On February 5, 2014, a Superior Court of Pennsylvania issued an interesting and important decision explaining when claims must be brought derivatively as opposed to individually in the name of a shareholder. Hill v. Ofalt, 85 A.3d 540 (Pa. Super. Ct. 2014).

A “derivative” claim is a lawsuit brought by a shareholder on behalf of the corporation against a third-party. The central issue in Hill v. Ofalt, was whether or not Thomas Hill (“Hill”) a 50% shareholder of a closely held Pennsylvania corporation called Millstone Restaurant Company, Inc. (“Millstone”) could assert direct claims alleging breach of contract, breach of fiduciary duty, unjust enrichment, and conversion and seeking declaratory relief all against the other 50% shareholder, Defendant Ronald Ofalt (“Ofalt”). After considering the nature of those claims, the Superior Court of Pennsylvania held that Hill could not assert those claims directly. In other words, the Pennsylvania Appellate Court agreed with the Trial Court that those claims belonged to the corporation and therefore had to be asserted derivatively. Nevertheless, the Hill Court reversed the Trial Court’s denial of Hill’s motion to amend the complaint, so as to assert derivative claims.

The decision is important and interesting because it provides a good explanation as to when claims must be brought derivatively as opposed to individually in Pennsylvania. In summary, the analysis hinges on who suffered the complained damages as alleged in the complaint. In this case, the Plaintiff alleged that Ofalt was stealing from the corporation. Moreover, Hill alleged that Ofalt stole trustee taxes from the company. Furthermore, Hill alleged as a result of Ofalt’s unlawful activities the corporation eventually went out of business exposing Hill to personal financial peril because he personally guaranteed the corporation’s mortgage.
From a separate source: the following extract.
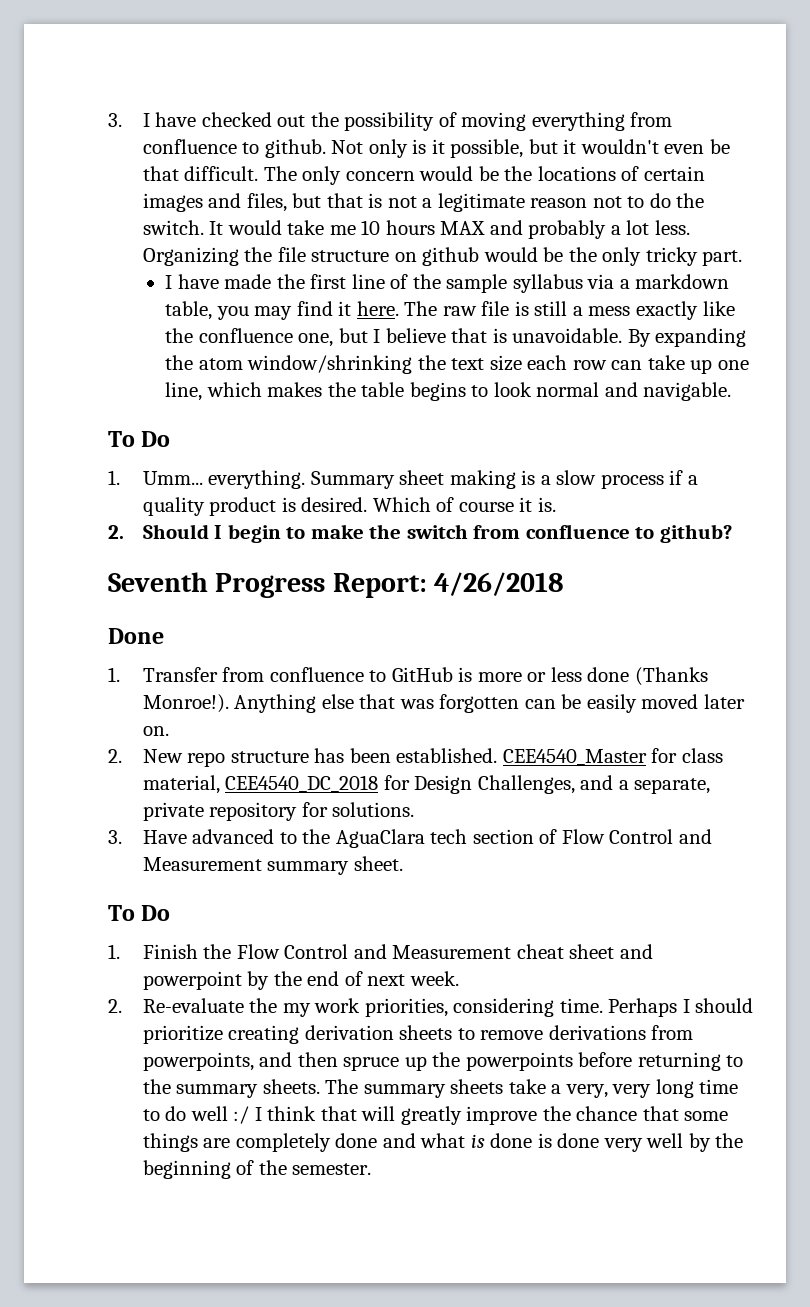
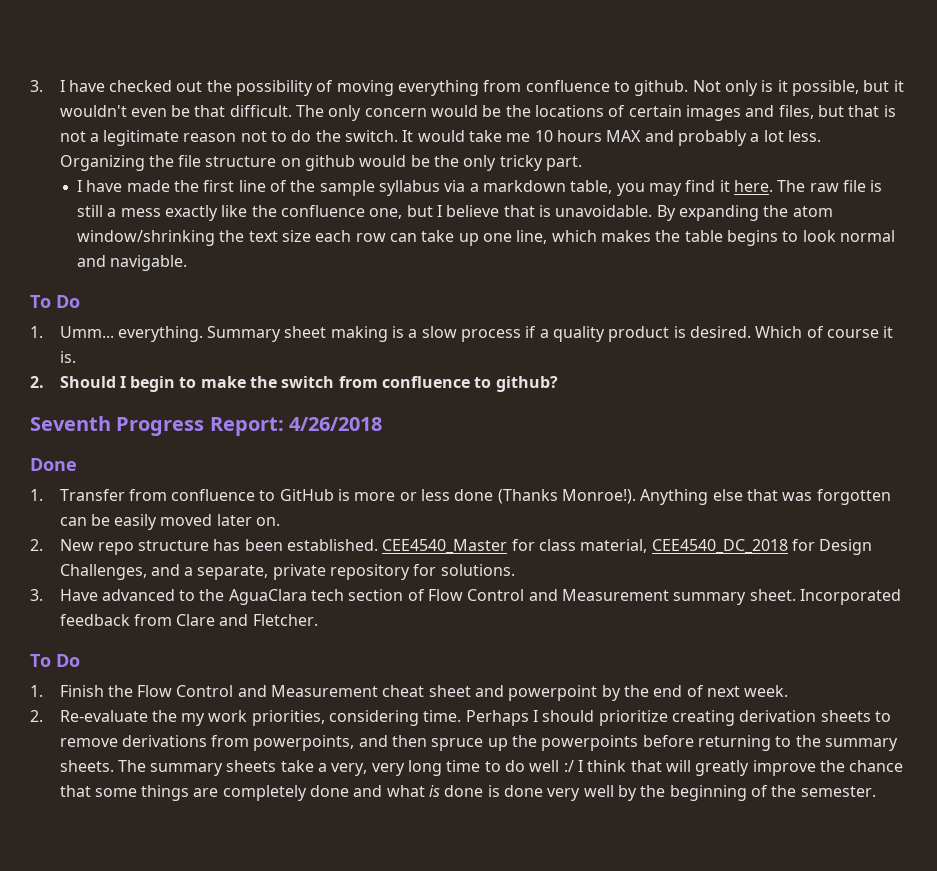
(403, 863) none -> [799,589,901,605] [59,614,318,626] Incorporated feedback from Clare and Fletcher.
The Superior Court of Pennsylvania analyzed each of the claims raised in the complaint. The Hill Court held, “under established Pennsylvania law, a shareholder does not have standing to institute a direct suit for "a harm [that is] peculiar to the corporation and that is only indirectly injurious to the shareholder." Hill v. Ofalt, 85 A.3d at 548 (quoting, Reifsnyder v. Pgh. Outdoor Adver. Co., 405 Pa. 142, 173 A.2d 319, 321 (Pa. 1961)).” Rather, such a claim belongs to, and is an asset of, the corporation. Id. “To have standing to sue individually, the shareholder must allege a direct, personal injury – that is independent of any injury to the corporation – and the shareholder must be entitled to receive the benefit of any recovery.” Hill v. Ofalt, 85 A.3d at 549. Because the Court concluded the primary injuries suffered as a result of the alleged unlawful activities were borne by the corporation the Court held the claims must be brought derivatively.
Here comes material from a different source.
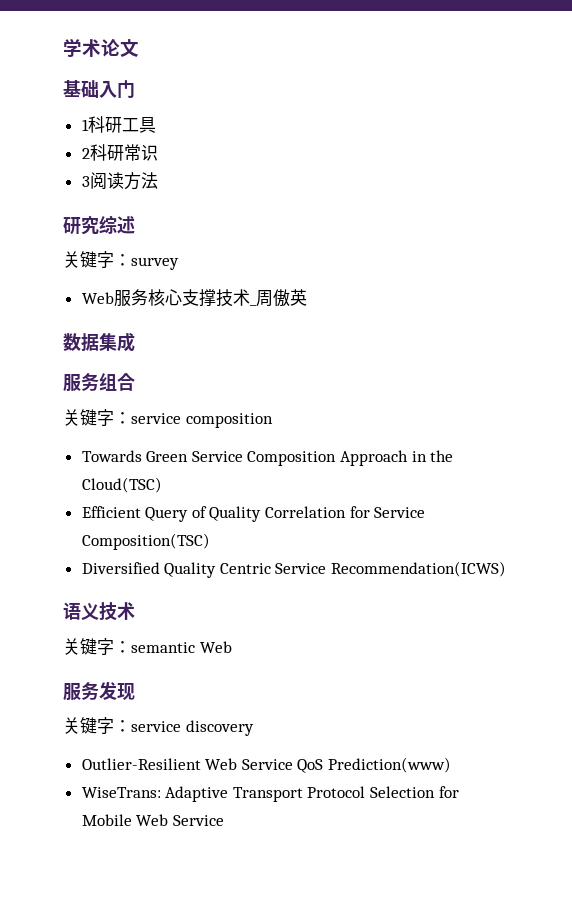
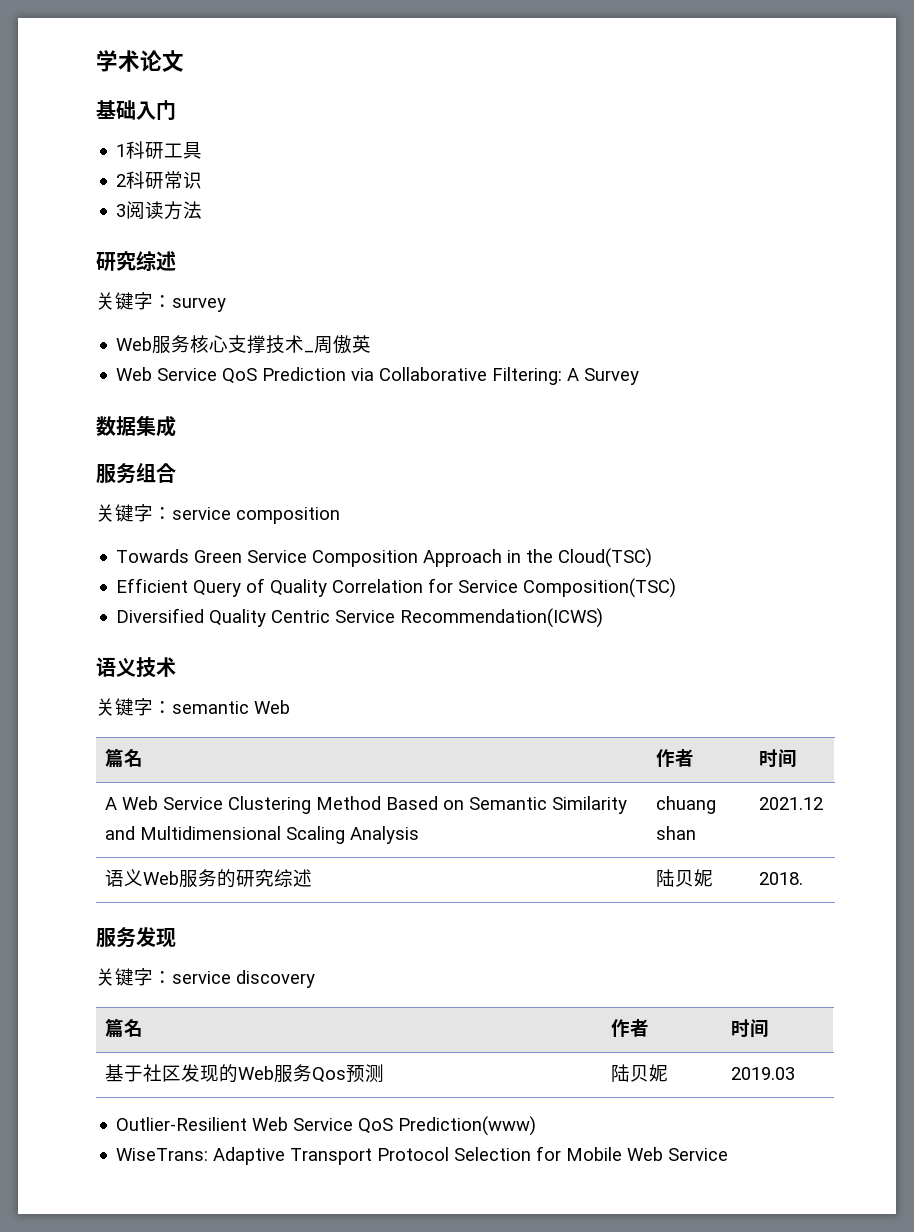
(307, 297) none -> [116,367,640,385] // Web Service QoS Prediction via Collaborative Filtering: A Survey
(232, 647) none -> [105,748,144,768] [656,749,695,767] [759,749,798,768] [105,796,628,814] [105,826,420,844] [656,796,717,814] [656,826,697,840] [759,797,824,810] [105,869,313,888] [656,869,714,887] [759,872,804,885] // 篇名 | 作者 | 时间 // A Web Service Clustering Method Based on Semantic Similarity and Multidimensional Scaling Analysis | chuang shan | 2021.12 // 语义Web服务的研究综述 | 陆贝妮 | 2018.
(254, 728) none -> [105,1018,144,1038] [611,1019,650,1037] [731,1019,770,1038] [105,1064,385,1083] [611,1064,669,1082] [731,1067,796,1080] // 篇名 | 作者 | 时间 // 基于社区发现的Web服务Qos预测 | 陆贝妮 | 2019.03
The decision in dicta (a part of the opinion which went beyond the facts of the case) discussed whether or not a Pennsylvania shareholder could individually assert minority oppression claims under Pennsylvania law. Id. at 550. The Court relied upon previously decided cases and said that an oppressed minority shareholder could assert direct claims against the majority shareholder. Id. (considering, Feber v. Am. Lamp. Corp., 469 A.2d 1046, 1050 (Pa. 1983); Viener v. Jacobs, 834 A.2d 546, 556 (Pa. Super. 2003). Because Hill did not assert oppression claim against Ofalt, the Court did not reverse.

One of the unique things about litigating in Pennsylvania is “preliminary objections.” Pennsylvania requires litigants to plead with specificity (as opposed to most states which are merely notice pleading states). If the case is not plead with specificity it is subject to dismissal by way of preliminary objections. Hence, when asserting minority oppression claims in a Pennsylvania action it is extremely important to set forth specific ways the minority shareholder was injured (as opposed to the corporation).

Finally, when drafting or responding to a complaint filed in Pennsylvania state court, it is imperative that the claim be properly asserted derivatively or individually. The Hill decision provides guidance on this issue.